Extracted text>
----

Comeback King bids for his first win in the big race.
Andrew Fortune is the figure in the spotlight at Saturday’s WSB Cape Town Met race meeting at Kenilworth. Him, and champion trainer Justin Snaith, for whom The Candyman is booked to ride 11 well-fancied horses on the 12-race card.
But it is 57-year-old Fortune who will be centre-stage – thanks to his loud, witty, bravura personality, his jockeyship skills and his amazing redemption life story.
“He’ll be unplayable if he wins the Met!” commented race caller Alistair Cohen this week, conjuring up visions of the ebullient rider playing to an adoring crowd in the winner’s circle.
If that were to happen, it would be Fortune’s first victory in Cape Town’s famous race and lifetime dream come true. It’s not a big stretch to imagine it happening as he partners the 5-2 ante-post race favourite See It Again in the R5-million, Grade 1 contest.
The rider is adamant Snaith-trained See It Again will prevail – as are many knowledgeable pundits after the horse’s brilliant prep runs in the Green Point Stakes and L’Ormarins King’s Plate when he twice finished third, running on strongly over 1600m. The Met’s 2000m will be ideal for the six-year-old gelding and his No 10 draw will be no hindrance in a small field.
Comeback story
In the midst of the Met day fanfare, Fortune’s extraordinary comeback story will be told and retold – from his beating drug addiction, to becoming champion jockey, to “retirement” in 2017, to emigration to Australia, to a return to the saddle back home at a ripe old age after shedding about 40kg.

----

Given data>
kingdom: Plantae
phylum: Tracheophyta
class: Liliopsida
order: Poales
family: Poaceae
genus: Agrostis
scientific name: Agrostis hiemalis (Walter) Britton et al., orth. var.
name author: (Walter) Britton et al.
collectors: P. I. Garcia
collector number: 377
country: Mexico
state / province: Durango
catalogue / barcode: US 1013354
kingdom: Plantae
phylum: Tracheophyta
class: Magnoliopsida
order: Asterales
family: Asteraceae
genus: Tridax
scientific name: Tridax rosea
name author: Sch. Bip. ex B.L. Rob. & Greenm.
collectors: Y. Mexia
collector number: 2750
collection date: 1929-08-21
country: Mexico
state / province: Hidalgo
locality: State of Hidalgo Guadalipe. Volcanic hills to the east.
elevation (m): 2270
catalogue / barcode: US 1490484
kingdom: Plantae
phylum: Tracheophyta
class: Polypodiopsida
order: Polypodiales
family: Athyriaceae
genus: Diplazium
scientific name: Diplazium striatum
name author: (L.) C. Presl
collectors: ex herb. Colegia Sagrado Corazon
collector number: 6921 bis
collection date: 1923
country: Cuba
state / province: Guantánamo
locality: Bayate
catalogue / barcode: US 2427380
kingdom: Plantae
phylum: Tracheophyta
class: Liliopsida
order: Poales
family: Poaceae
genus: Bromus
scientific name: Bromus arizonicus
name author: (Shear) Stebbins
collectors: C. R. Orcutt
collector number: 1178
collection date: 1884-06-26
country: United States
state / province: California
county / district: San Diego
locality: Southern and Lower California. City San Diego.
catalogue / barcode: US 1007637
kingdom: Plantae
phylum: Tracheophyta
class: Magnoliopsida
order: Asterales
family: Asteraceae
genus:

----

What you will do>
a – Summarize the article about jockey Andrew Fortune in two sentences.
b – List every stage of Fortune's comeback story named in the last paragraph of the article about jockey Andrew Fortune.

Numbered responses>
a – At Saturday's WSB Cape Town Met meeting at Kenilworth, 57-year-old Andrew Fortune will ride 11 horses for champion trainer Justin Snaith, including the 5-2 ante-post favorite See It Again, as he seeks his first win in the R5-million, Grade 1 Met. His comeback will be retold on the day: he beat drug addiction, became champion jockey, "retired" in 2017, emigrated to Australia and returned to the saddle at home after shedding about 40kg.

b –
- Beating drug addiction
- Becoming champion jockey
- "Retirement" in 2017
- Emigration to Australia
- A return to the saddle back home after shedding about 40kg